8 thoughts on “Syllabi and the “Inevitable”

  • First of all, if a student is allowed to throw some words into an IPod why not let them bring in a cheat sheet. It is repetition. Ipod, MP3 Player, what have you, it is cheating with any medium a student uses when the effect is to answer questions on a test.

  • as a student, if a student wants to cheat, they do. it is doable if the student is clever enough and some are. now, i have not but have seen alot and know how ‘good’ students are at getting away with it.

    so allowing a musical distraction is no more permission to cheat than bring a 20oz bottle (where answers can be written on the inside label.) The music is a great distraction and keeps me from stressing even more. 🙂

  • I agree with what everyone has been saying, in that if someone is going to cheat, they will find a way to do it — whether on ipods or the good ol’ write things on the hands method.

    However, there is a difference, at least that I have seen, from open book exams to closed book exams. First, open books tend to be harder (IMHO).

    More over though, for open books, everyone knows they are open and hence everyone has the opportuntiy to bring their cheat sheets. By rationalizing that someone who cheats is merely taking an ‘open book exam’ is doing a disservice to those who DID study but did not ‘prepare’ for an ‘open book’ exam.

    As opinion loafer said, why not just allow everyone to bring in a cheat sheet in the first place? I would assume the reason not to is that 1.) it does take a different type of test for open book and 2.) you hope that folks aren’t using the ipods to cheat.

    Another option would be to allow them, but state you will randomly look at the ipods/mps player after.
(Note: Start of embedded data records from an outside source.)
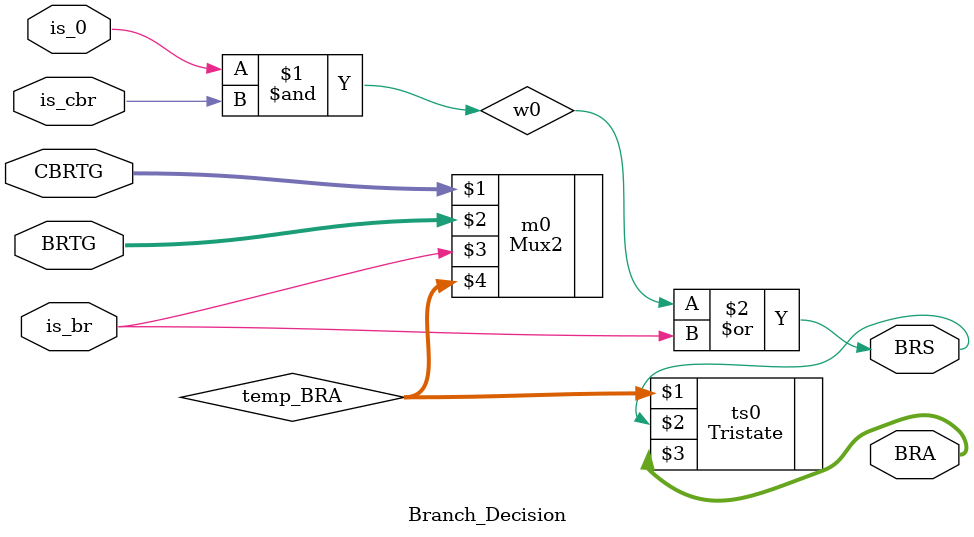
<source format=v>
`timescale 1ns / 1ps


module Branch_Decision#(
    parameter WIDTH = 32
)(
    input wire is_0,
    input wire is_br,
    input wire is_cbr,
    input wire [WIDTH-1:0] BRTG,
    input wire [WIDTH-1:0] CBRTG,
    output wire BRS,
    output wire [WIDTH-1:0] BRA
    );
    wire w0,w1,w2;
    wire [WIDTH-1:0] temp_BRA;
    and(w0,is_0,is_cbr);
    or(BRS,w0,is_br);
//    not(w1,is_cbr);
//    and(w2,w1,is_br);
    Mux2 m0 (CBRTG,BRTG,is_br,temp_BRA);
    Tristate ts0 (temp_BRA,BRS,BRA);
endmodule

</source>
Or perhaps state they can set/turn on the ipod/mp3 player only at the beginning of the exam, but then they must set it on their desk. (I highly doubt anyone would be able to listen through an entire ‘cheat sheet’ effectively without jumping around.) Or you could even walk about the room and listen randomly. But, that would show you do not have faith in the students.

    Ah, but what is a simple thing like faith anyway?

  • Thanks for all the comments.

    Honestly, I don’t think that a student that is predisposed to cheating (usually, but not always, a sign of laziness) would be all that interested in doing the work required to put all that information into an iPod.

    What a fine line this is. Perhaps the one thing I can say in all this is that I haven’t seen any grades change in a significant way with this policy, at least not in a way that would indicate cheating. Of course, I would hope to see an improvement–that’s one of the reason I want to allow students to do this. I want them to be relaxed, and if music helps, then I want them to be able to listen.

  • Oh, and about the “cheat sheet.”

    As Mike writes, I do hope that people using the iPod aren’t cheating. But the significant difference between the cheat sheet, and using some sort of ipod, is that one must be fairly well versed in the material in the first place to be able to quickly move through the material in something like an iPod. On a “single sheet cheat sheet” it’s all right there, and they can quickly scan what’s available–and one person can do the sheet for many to use. A “distributed” cheat sheet doesn’t (in my opinion) lead to significantly greater learning for those who receive copies.

    I suppose my goal is to provide (as I said) a means for relaxation for those students that stress, while at the same time hoping that the work load required to cheat would far outweigh the work required to simply study.